I also know that no presentation stands alone, so five seconds with any slide, regardless of density, is unlikely to tell the whole story. If it did, we wouldn’t need the presenter.

Other versions of popular slide guidelines include Guy Kawasaki’s 10/20/30 rule (probably the best of them) and Carmine Gallo’s Present Like Steve Jobs.

These guidelines can be quite useful, but the key is to use them as just that - guidelines.even if you apply them religiously, you may end up with a lousy presentation.

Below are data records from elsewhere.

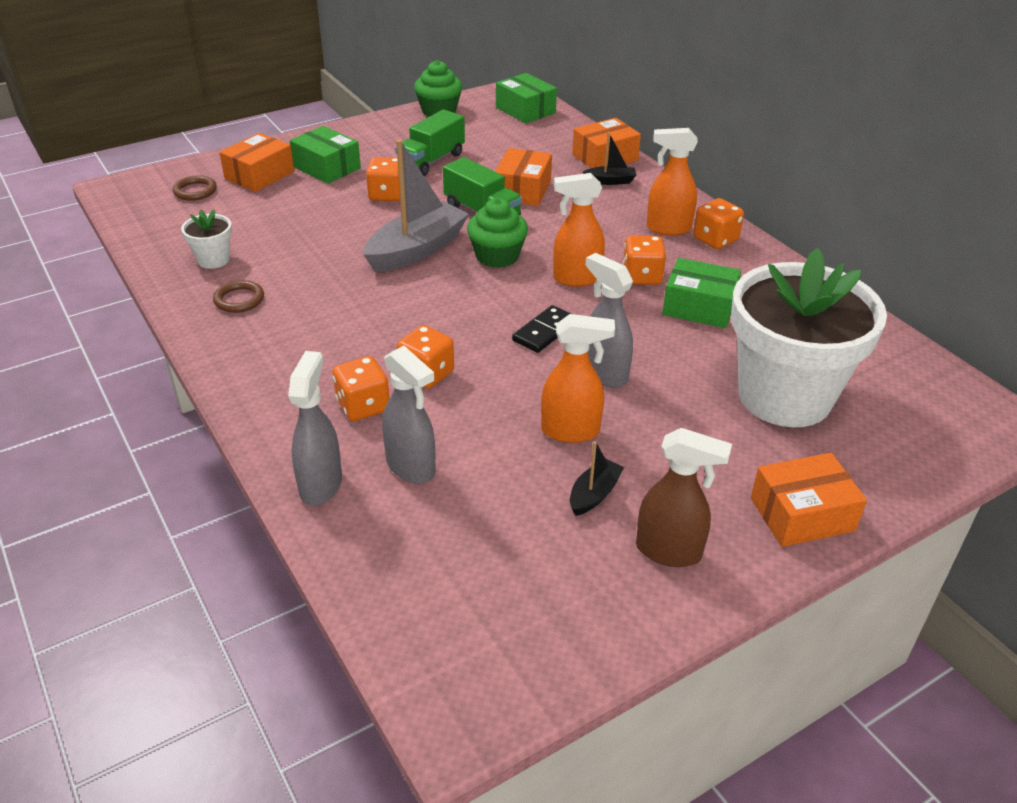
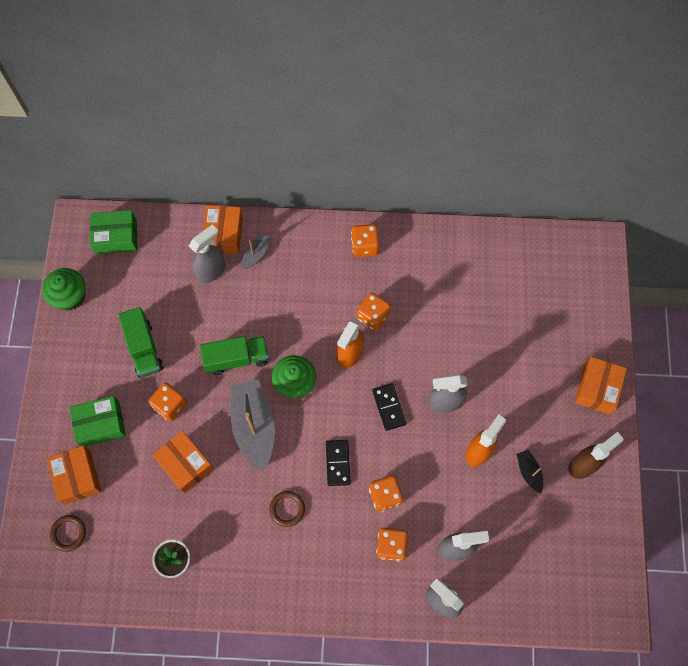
camera: 55 degrees left, 30 degrees up
(239, 299) = (237, 566): brown ring -> brown ring (287, 509)
(432, 321) = (338, 463): none -> black domino
(523, 190) = (228, 315): orange box -> orange box (185, 464)
(557, 165) = (211, 271): none -> grey spray bottle
(610, 181) = (256, 254): black boat -> grey boat
(668, 228) = (334, 263): orange spray bottle -> none
(699, 307) = (421, 308): green box -> none
(784, 396) = (519, 328): white flower pot -> none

What’s more important is to use such guidelines, and everything else at your disposal, to:

  • Create a presentation that visually supports the speaker’s objectives
  • Build a story, not a batch of slides
  • Don’t create a brochure that can be projected on the wall. Use graphics to illustrate concepts
  • In keeping with these guidelines, minimize the amount of information on each slide
  • Keep font sizes readable (see above)
  • Keep slides simple (See Garr Reynolds’ Presentation Zen)

These are just a few ideas, but the key is to remember that a presentation is a communications device, not a stack of documents. Your speaker has objectives. Design the presentation to meet them. Your audience is giving you their time. Make it worht their while and move them to do something that benefots everyone.